What really comes into play is diet and how you exist in your environment. However, diet is the most important and what’s more, it is the easiest to change.
The primary treatment for insulin resistance is:
- exercise and
- diet
Low-glycemic index or low-carbohydrate diets have been found to help. Research has shown exercise and diet are nearly twice as effective as metformin at reducing the risk of insulin resistance progressing onto type 2 diabetes
Why is Your Blood Sugar Level Higher in the Morning?
Posted by admin in Prescription Diabetes Drugs on June 30th, 2010
Too much insulin causes low blood sugar levels or hypoglycemia and because this is a life-threatening situation, your body will respond by releasing several insulin antagonists… cortisol and epinephrine from your adrenal glands, growth hormone from the pituitary gland and glucagon from your pancreas. Why… to negate the effects of insulin.
These are very powerful hormones that bring about rapid and powerful elevations in your blood sugar levels and often cause your blood sugars to shoot too high. So then these high levels need to be treated with more insulin which can then cause another plunge in your blood glucose. This will be followed by another compensatory response and even larger doses of insulin.

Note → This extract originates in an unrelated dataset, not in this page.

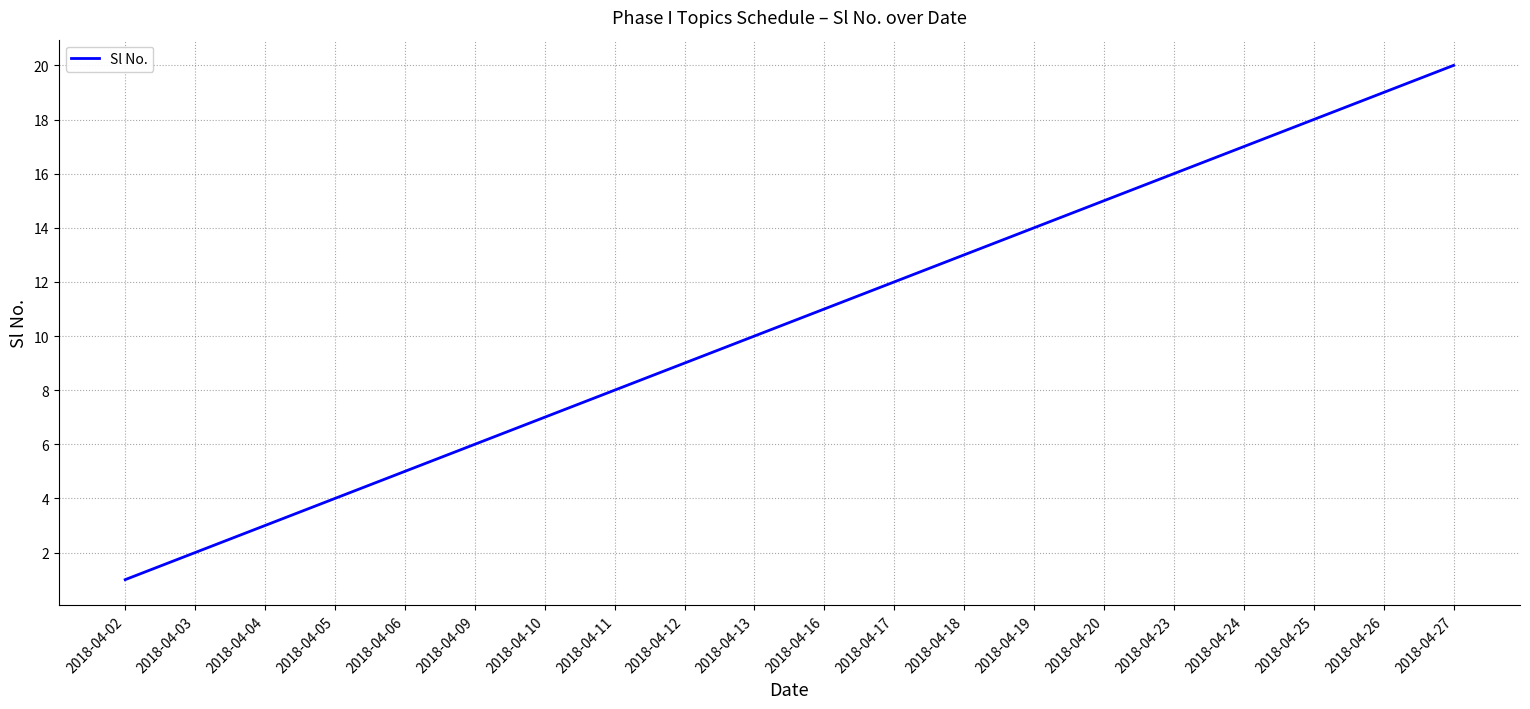

The value at 2018-04-26 is 19. True or false?

True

Now the Dawn Phenomenon is a natural occurring process that occurs during the sleep cycle, where your body starts to work on the compensatory response mentioned above. These hormones fight against your insulin’s attempt to lower your blood sugars, and usually occurs when your insulin dose is wearing off. This results in your high blood sugars in the morning. This occurs in many type 2 diabetics six to ten hours after bedtime.

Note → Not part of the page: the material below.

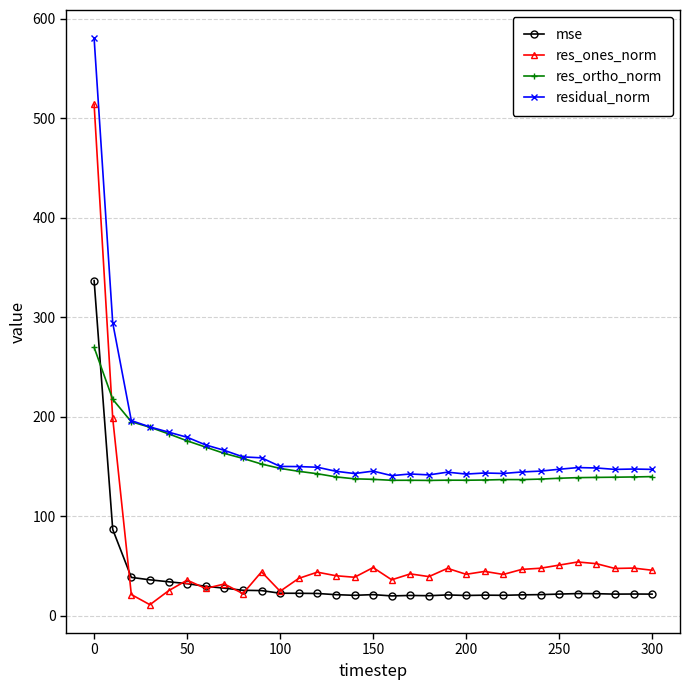

Which series has the widest spread of values?

res_ones_norm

Many people with type 2 diabetes wake up in the morning with a higher blood sugar level than when they went to bed, although they have not eaten and had their insulin injection or anti-diabetic medication the previous night.
A higher level above 108 mg/dl (6 mmol/l) when you get up in the morning is a common feature of type 2 diabetes and is actually a puzzle to those who experience it.
Events leading to the Somogyi Effect or rebound hyperglycemia are similar to the Dawn Phenomenon… the difference is the cause. In this case your blood glucose has dropped due to taking too much insulin or failing to have a snack before your bedtime.
Checking your blood sugar levels between 2 and 3am on several consecutive nights will give you a clue as to which effect is the cause of your early morning high sugar level. If your level is consistently low the Somogyi Effect is likely to be the cause. This would then indicate your night-time insulin level is too high or your bedtime snack too small. On the other hand, if your level is high between 2 and 3am, the Dawn Phenomenon is more likely the cause.
Do not hesitate to talk to your health care practitioner as you may need to change the time you take your evening insulin so that its peak action occurs when your blood sugar levels start to rise. Bringing your level down aggressively will only worsen the problem by creating hypoglycemia.
Another theory is that you should be less concerned with blood sugar levels that are elevated in the morning unless there is consistent elevation during the day.